* Page
Natural Language Processing in Google Cloud Flashcards
What are key features on NLP API?
- Entity extraction
- Sentiment analysis
- Entity sentiment analysis
- Text classification
- Syntax analysis
What is stemming?
Stemming is a process of converting a word to its root representations ex. playing -> play
What is normalization in NLP?
Normalization is a process of converting a phrase to its normal form ex. lol -> laugh out loud, wtf -> what the fuck. It is useful for social networks.
Explain bag-of-words approach.
Bag-of-words represents a tecnique for converting text to numeric representation. It is similar to one-hot encoding but in this case each occurence of the word in the sentece is marked in vocabulary. You can track the occurence for each word like marking 2 for a dog or ignore number of occurence of the same word.
What is word2vec?
word2vec reprents a family of model architectures and optimization that are used to learn word embeddings from a large dataset.
What are 2 most common model architectures in word2vec?

* Job 1
Reproduce verbatim the passage of the NLP flashcards between "Normalization is a" and "What is word2vec?", inclusive.
* Job 2
According to the NLP flashcards, for what is normalization useful?

* Supplied records
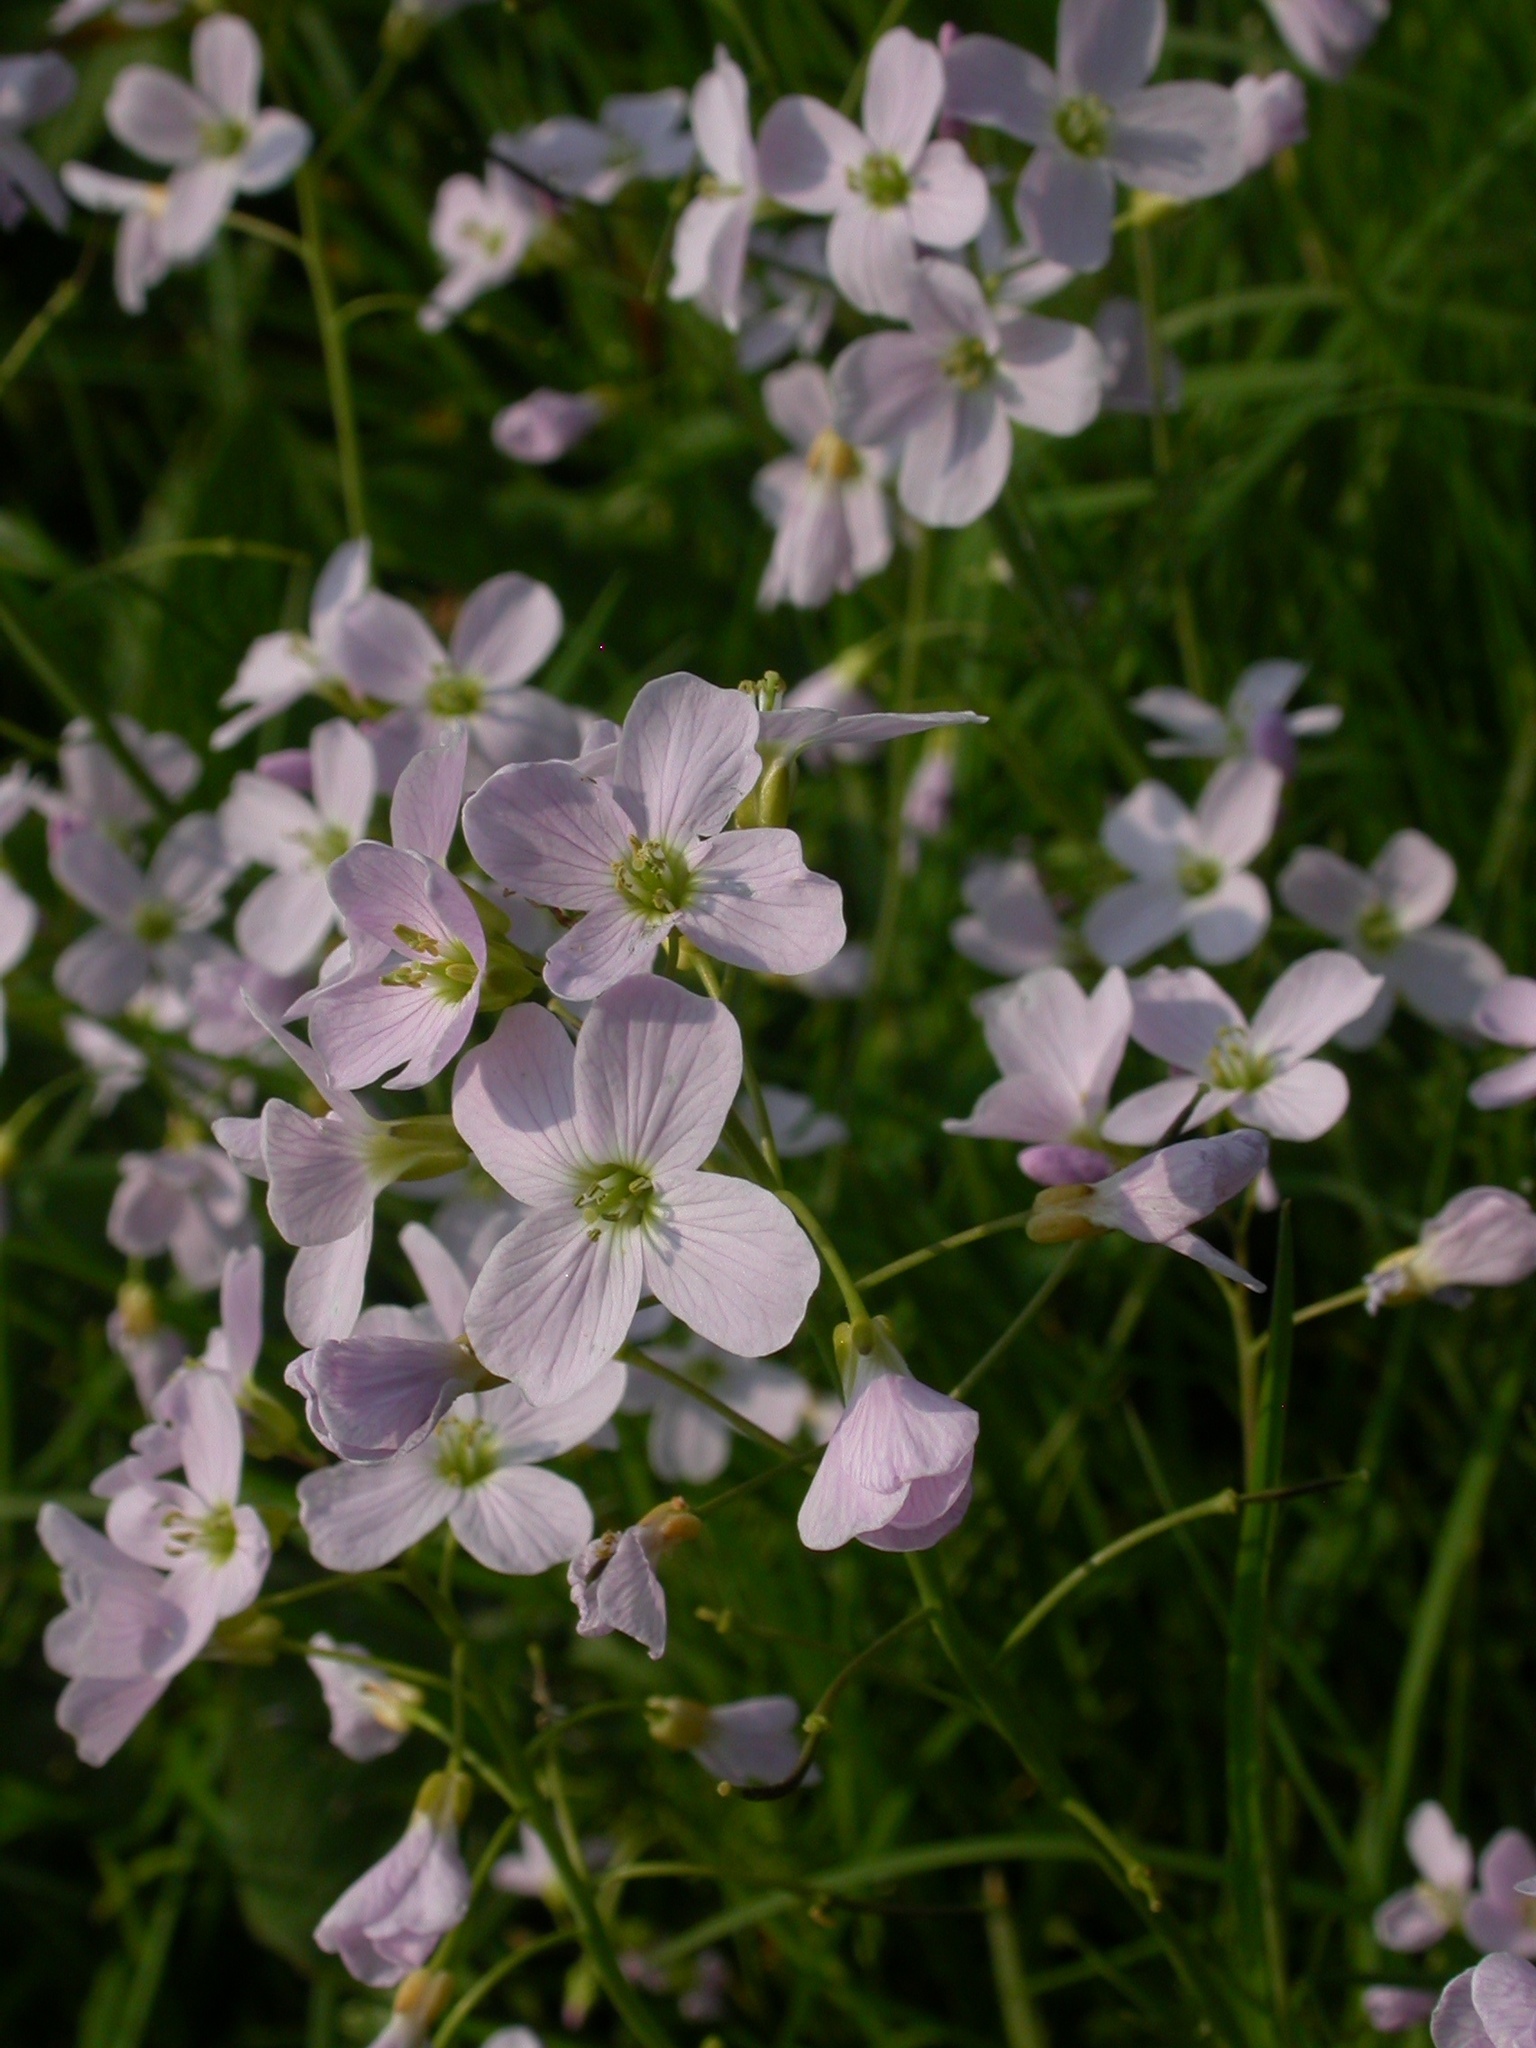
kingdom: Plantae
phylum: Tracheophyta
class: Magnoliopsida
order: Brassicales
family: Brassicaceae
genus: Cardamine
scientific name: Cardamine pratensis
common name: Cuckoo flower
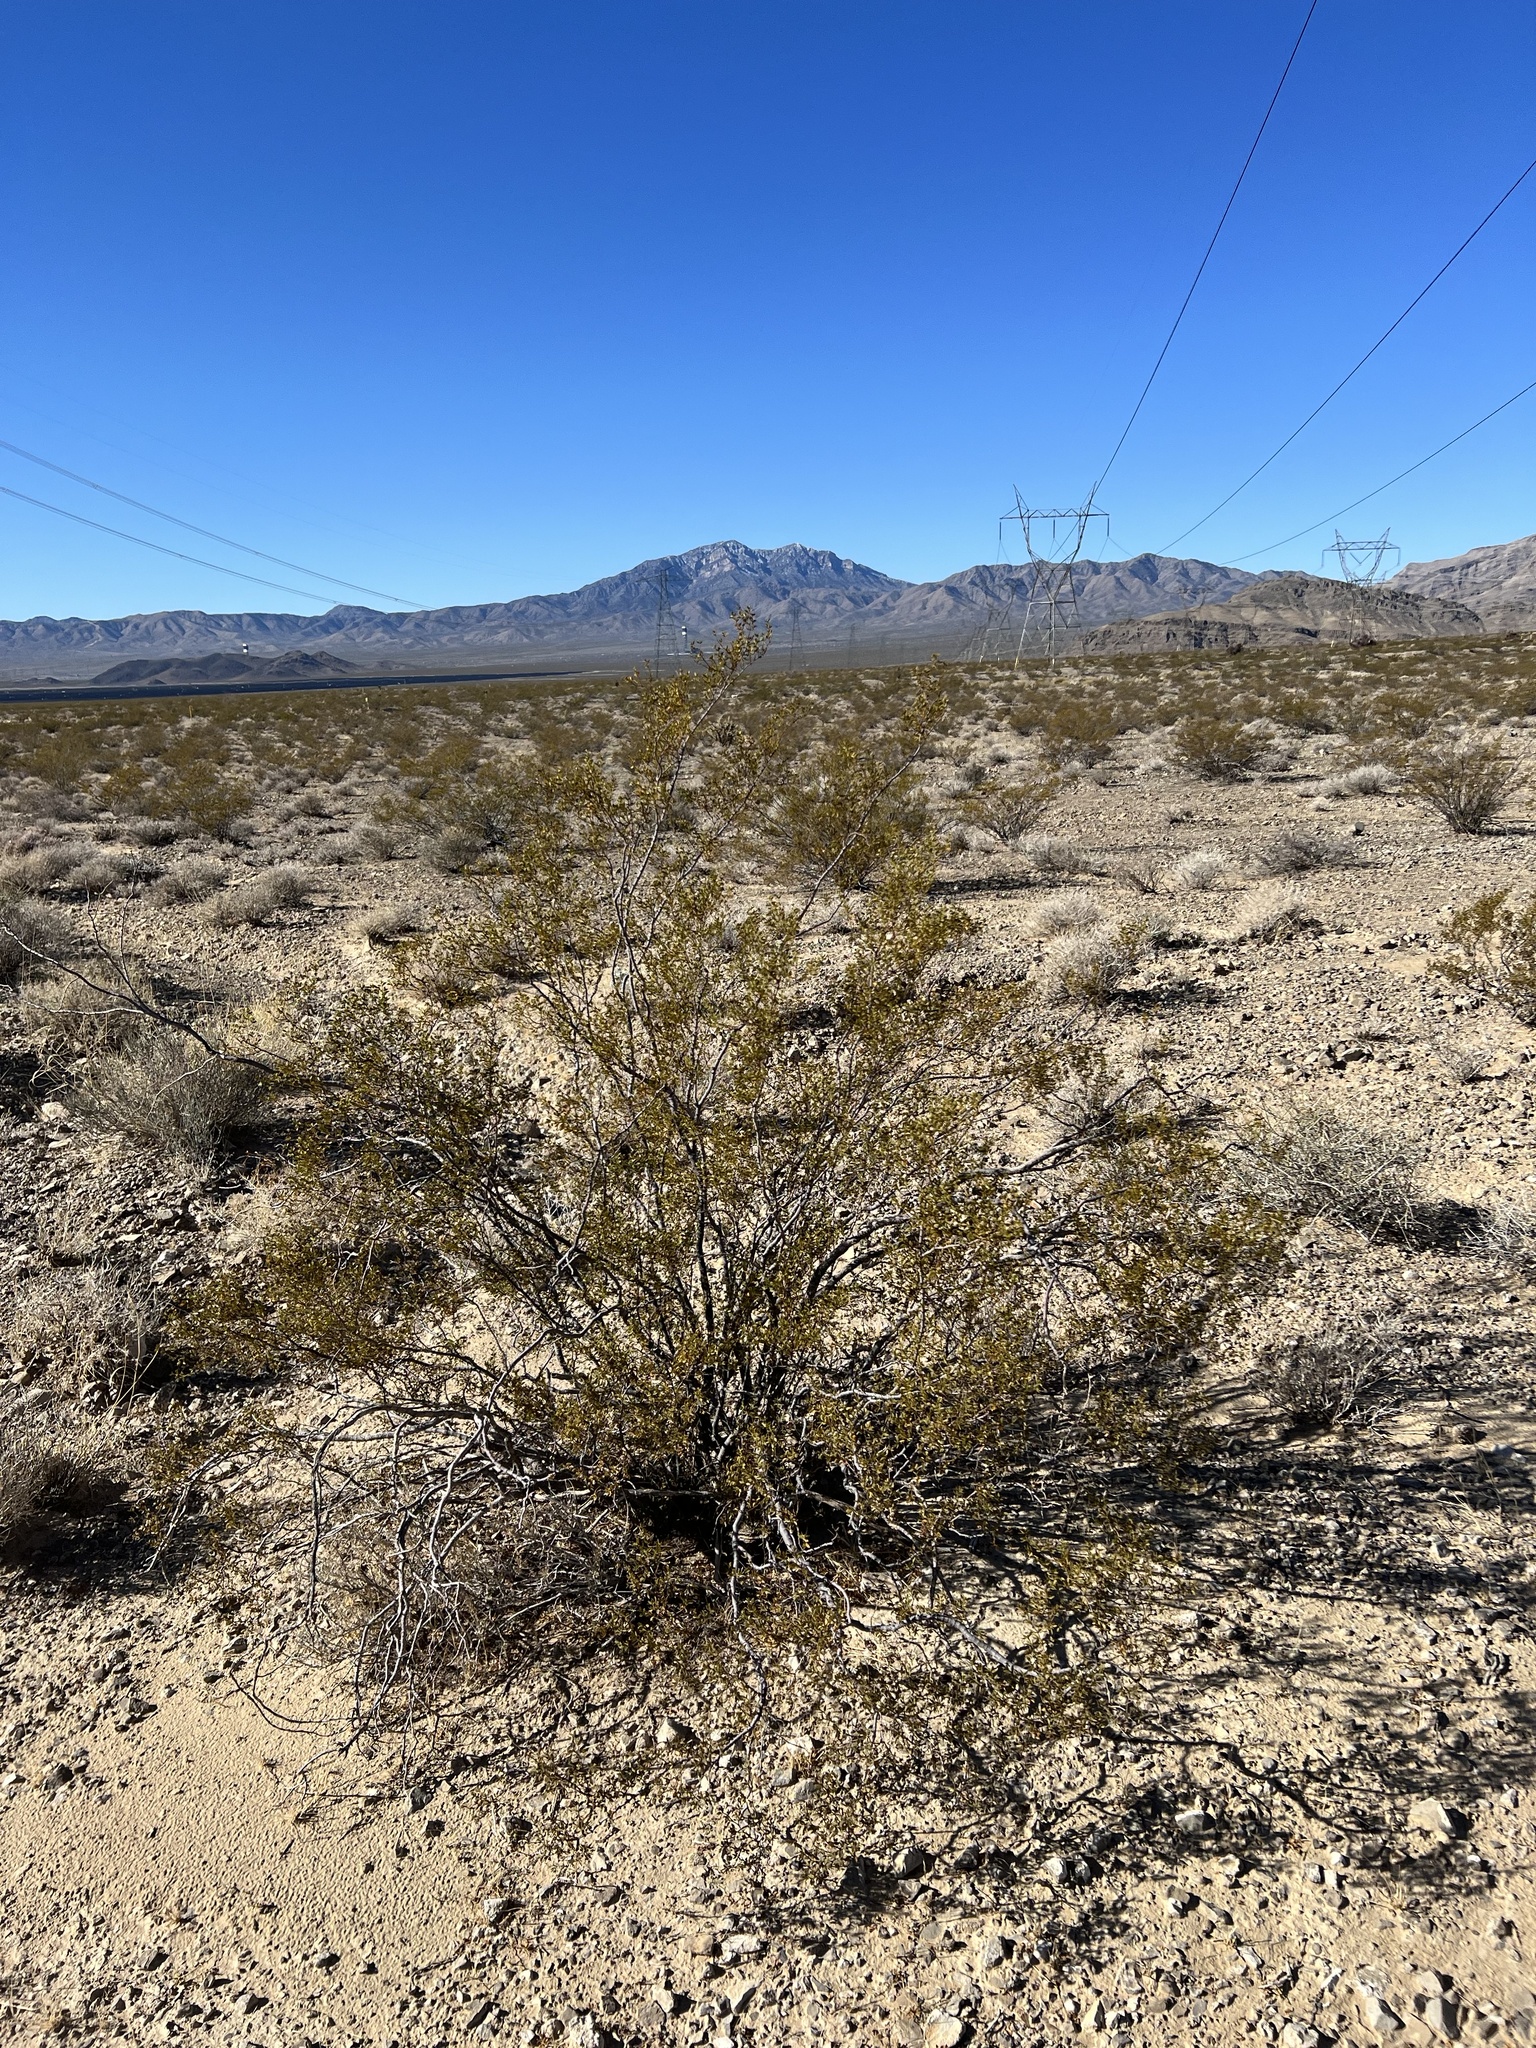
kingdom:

* Exercise response 1
Normalization is a process of converting a phrase to its normal form ex. lol -> laugh out loud, wtf -> what the fuck. It is useful for social networks.
Explain bag-of-words approach.
Bag-of-words represents a tecnique for converting text to numeric representation. It is similar to one-hot encoding but in this case each occurence of the word in the sentece is marked in vocabulary. You can track the occurence for each word like marking 2 for a dog or ignore number of occurence of the same word.
What is word2vec?

* Exercise response 2
Social networks.